▶ **Prompt**:
The word "dasharray": in how many lines of the records does it appear? Reply with the number alone.
*** Entries supplied ***
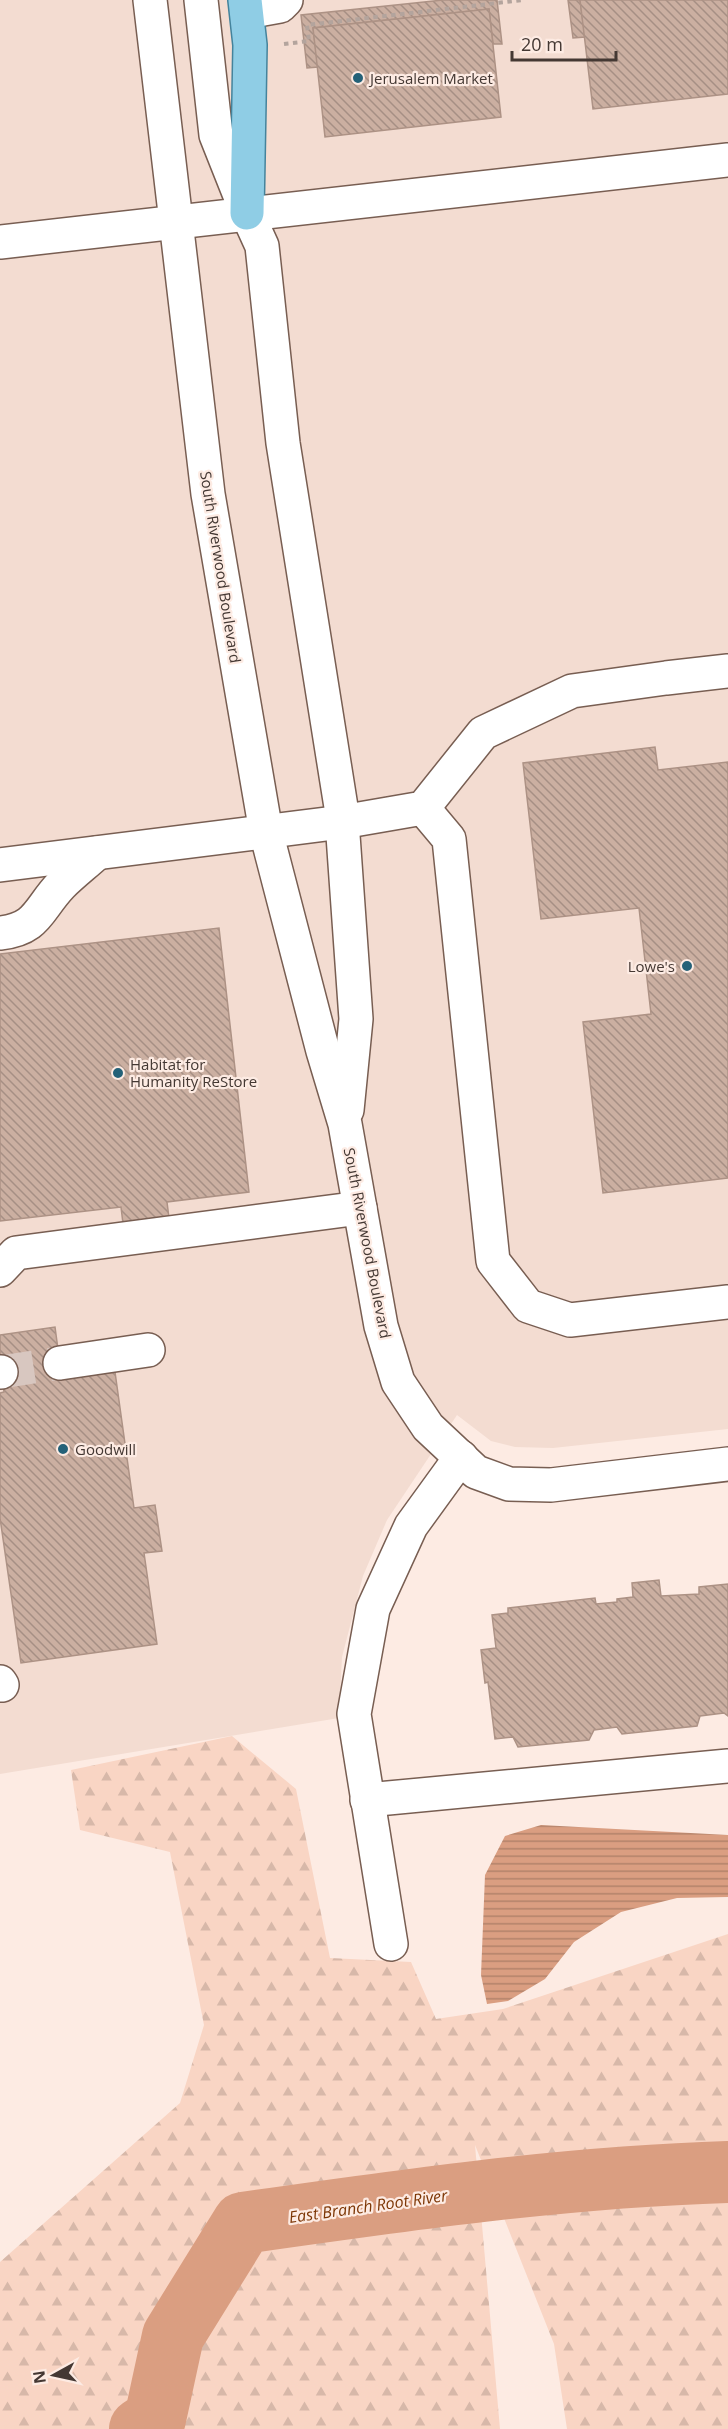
<svg xmlns="http://www.w3.org/2000/svg" width="728" height="2429" viewBox="0 0 728 2429" font-family="'Open Sans',sans-serif">
	<defs>
		<pattern id="forest-firs" width="22" height="20" patternUnits="userSpaceOnUse" patternTransform="scale(1.5)"><rect width="22" height="20" fill="#f9d5c4"/><path d="M5 1l3.5 6h-7zM16 11l3.5 6h-7z" fill="#d7b8a9"/></pattern>
		<pattern id="water-rules" width="6" height="5" patternUnits="userSpaceOnUse" patternTransform="scale(1.5)"><rect width="6" height="5" fill="#da9e81"/><path d="M0 2.5h6" fill="none" stroke="#b2826a"/></pattern>
		<pattern id="building-back-hatch" width="6" height="6" patternUnits="userSpaceOnUse" patternTransform="scale(1.5)"><rect width="6" height="6" fill="#cbafa1"/><path d="M-1 5l2 2M0 0l6 6M5-1l2 2" fill="none" stroke="#a68f84"/></pattern>
	</defs>
	<rect width="100%" height="100%" fill="#fdebe3"/>
	<path fill="#f3dcd1" d="M0,0H728V1429L553,1448L515,1447L491,1441L457,1415L387,1520L363,1576L342,1657L339,1718L0,1774Z"/>
	<path fill="url(#forest-firs)" d="M232,1736L296,1789L330,1958L411,1962L436,2019L503,2009L728,1934V2429H567L554,2344L475,2145L500,2429H0V2262L180,2103L204,2025L170,1852L80,1830L71,1770Z"/>
	<path fill="url(#water-rules)" d="M541,1825L728,1835V1897L677,1898L621,1912L574,1942L545,1979L508,2001L487,2004L481,1975L485,1875L505,1836Z"/>
	<g fill="none" stroke-linecap="round" stroke-linejoin="round">
		<path stroke="#da9e81" stroke-width="62" d="M140,2429L155,2419L173,2336L243,2223C404,2200 565,2177 728,2172"/>
	</g>
	<g fill="url(#building-back-hatch)" stroke="#ad9285" stroke-width="1.5">
		<path d="M443,0H497L502,44H493L489,9L313,28L318,67L307,68L301,15Z"/>
		<path d="M568,0H580L585,37L573,38Z"/>
		<path d="M580,0H728V94L593,109Z"/>
		<path d="M489,9L501,117L325,137L313,28Z"/>
		<path d="M655,747L658,770L728,762V1178L603,1193L583,1022L651,1014L639,908L541,919L523,763Z"/>
		<path d="M219,928L249,1192L167,1202L170,1226L124,1232L121,1207L0,1221V954Z"/>
		<path d="M55,1327L62,1379L115,1372L134,1508L155,1505L162,1551L144,1553L157,1644L21,1663L0,1518V1393L4,1392L0,1363V1335Z"/>
		<path d="M659,1580L661,1596L699,1594V1587L728,1584V1716L724,1713L700,1716L697,1726L622,1734L617,1727L594,1730L589,1740L518,1747L513,1737L495,1739L488,1682L485,1683L481,1650L496,1648L492,1615L508,1613V1608L595,1598L596,1604L617,1602V1599L633,1597L632,1583Z"/>
	</g>
	<g fill="none" stroke-linecap="round" stroke-linejoin="round">
		<path stroke="#d8c7c0" stroke-width="33" stroke-dasharray="33 16" stroke-linecap="butt" d="M1,1372L60,1363"/>
		<defs>
			<g id="minor">
				<path d="M150,0L208,494L266,832L323,1051L345,1124L381,1326L398,1382L428,1427L476,1472L509,1484L551,1485L728,1464"/>
				<path d="M201,0L216,135L247,213L262,246L283,443L341,807L356,1019L347,1110"/>
				<path d="M247,12L280,6L286,0"/>
				<path d="M0,242L728,160"/>
				<path d="M423,808L449,839L493,1261L528,1306L570,1320L728,1302"/>
				<path d="M0,865L342,822L423,808L483,733L572,691L666,678L728,671"/>
				<path d="M0,933C38,929 38,909 61,885C72,874 85,864 97,853"/>
				<path d="M0,1270L16,1253L360,1208"/>
				<path d="M60,1363L148,1350"/>
				<path d="M0,1372H1"/>
				<path d="M0,1682L2,1685"/>
				<path d="M367,1800L728,1766"/>
				<path d="M391,1944L354,1714L373,1609L411,1526L461,1457"/>
			</g>
			<path id="major" d="M245,0L250,45L247,213"/>
		</defs>
		<use href="#minor" stroke="#785e52" stroke-width="36"/>
		<use href="#major" stroke="#44839c" stroke-width="36"/>
		<path stroke="#b3a49d" stroke-width="4" stroke-dasharray="4.5 4.5" stroke-linecap="butt" d="M284,44L309,41L307,25L523,0"/>
		<use href="#minor" stroke="#fff" stroke-width="33"/>
		<use href="#major" stroke="#8fcde5" stroke-width="33"/>
	</g>
	<g fill="#246178" stroke="#fdebe3" stroke-width="2">
		<circle cx="358" cy="78" r="6"/>
		<circle cx="687" cy="966" r="6"/>
		<circle cx="118" cy="1073" r="6"/>
		<circle cx="63" cy="1449" r="6"/>
	</g>
	<g text-anchor="middle" dominant-baseline="central" stroke-width="4.5" stroke-linejoin="round" paint-order="stroke">
		<g font-size="15" fill="#443833" stroke="#fdebe3" text-anchor="start">
			<text x="370" y="78">Jerusalem Market</text>
			<text x="675" y="966" text-anchor="end">Lowe's</text>
			<text x="130" y="1064">Habitat for<tspan x="130" dy="17">Humanity ReStore</tspan></text>
			<text x="75" y="1449">Goodwill</text>
		</g>
		<g font-size="15" fill="#443833" stroke="#fdebe3">
			<text transform="translate(221 567) rotate(81)">South Riverwood Boulevard</text>
			<text transform="translate(368 1243) rotate(79)">South Riverwood Boulevard</text>
		</g>
		<g font-size="16" font-style="italic" fill="#7d3605" stroke="#fdebe3">
			<text transform="translate(368 2206) rotate(-8)">East Branch Root River</text>
		</g>
	</g>
	<g transform="translate(54 2375) rotate(262)" stroke="#fdebe3" stroke-width="4.5" paint-order="stroke">
	<path d="M0-4.5L10 22L0 15L-10 22Z" fill="#443833"/>
	<text y="-9" font-size="16" font-weight="bold" text-anchor="middle" fill="#443833">N</text>
	</g>
	<path d="M512 51v9h104v-9" fill="none" stroke="#443833" stroke-width="3"/>
	<text x="521" y="51" font-size="18" fill="#443833" stroke="#fdebe3" stroke-width="4.5" paint-order="stroke">20 m</text>
</svg>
***
▶ **Solved exercise**:
2